• EXERCISE BRIEF
Transcribe exactly the lines from the first line of the records through the line containing "assign ax8 = a << 3;", and leave out every picture.

• MATERIAL FOR THIS TASK
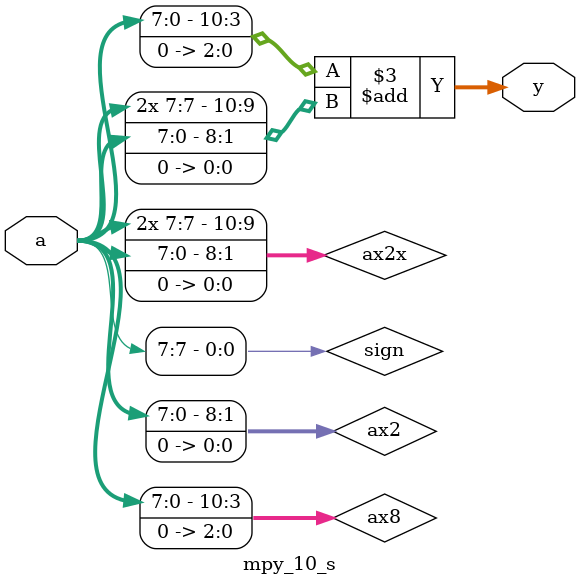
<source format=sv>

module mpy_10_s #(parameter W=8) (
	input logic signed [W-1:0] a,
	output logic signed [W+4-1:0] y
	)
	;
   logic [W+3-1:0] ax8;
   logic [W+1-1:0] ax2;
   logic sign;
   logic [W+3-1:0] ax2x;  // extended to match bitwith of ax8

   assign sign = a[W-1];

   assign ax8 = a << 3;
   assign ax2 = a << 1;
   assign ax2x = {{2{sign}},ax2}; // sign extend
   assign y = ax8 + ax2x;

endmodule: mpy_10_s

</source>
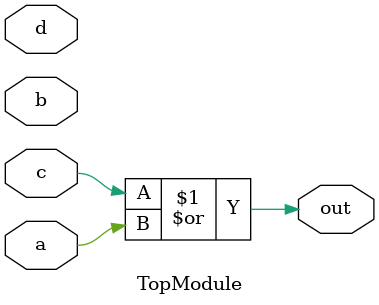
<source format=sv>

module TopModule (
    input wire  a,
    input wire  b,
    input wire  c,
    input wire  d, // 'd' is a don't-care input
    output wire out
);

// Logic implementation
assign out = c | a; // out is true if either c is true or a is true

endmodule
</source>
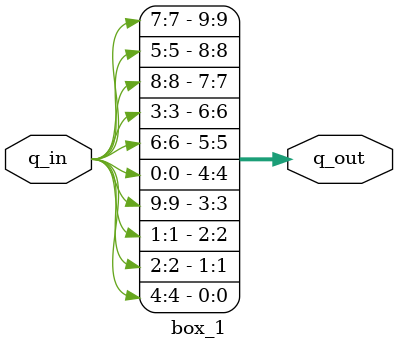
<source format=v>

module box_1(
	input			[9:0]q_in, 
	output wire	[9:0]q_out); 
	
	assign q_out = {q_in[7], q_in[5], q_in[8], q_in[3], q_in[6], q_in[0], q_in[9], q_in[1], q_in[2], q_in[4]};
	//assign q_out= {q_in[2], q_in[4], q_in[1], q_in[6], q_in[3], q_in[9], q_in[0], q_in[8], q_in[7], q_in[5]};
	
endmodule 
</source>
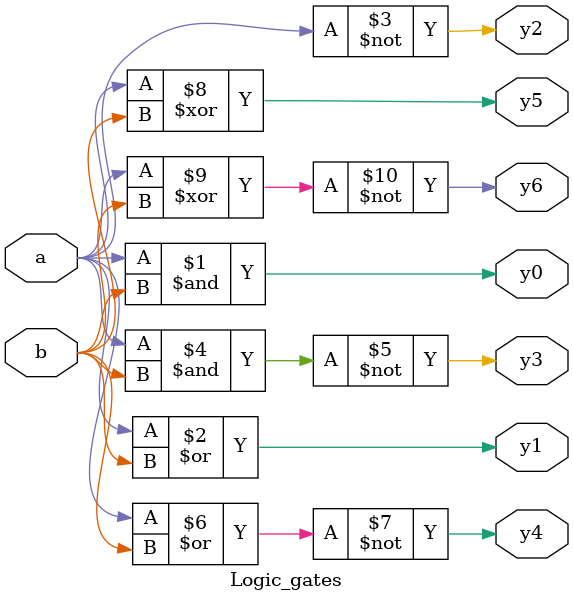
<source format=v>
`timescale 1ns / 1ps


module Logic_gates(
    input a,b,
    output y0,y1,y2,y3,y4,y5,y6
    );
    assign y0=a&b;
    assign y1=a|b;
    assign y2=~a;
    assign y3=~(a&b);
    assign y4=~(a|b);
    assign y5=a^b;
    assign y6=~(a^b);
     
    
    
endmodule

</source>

• TASK RESPONSE
<source format=sv>

module mpy_10_s #(parameter W=8) (
	input logic signed [W-1:0] a,
	output logic signed [W+4-1:0] y
	)
	;
   logic [W+3-1:0] ax8;
   logic [W+1-1:0] ax2;
   logic sign;
   logic [W+3-1:0] ax2x;  // extended to match bitwith of ax8

   assign sign = a[W-1];

   assign ax8 = a << 3;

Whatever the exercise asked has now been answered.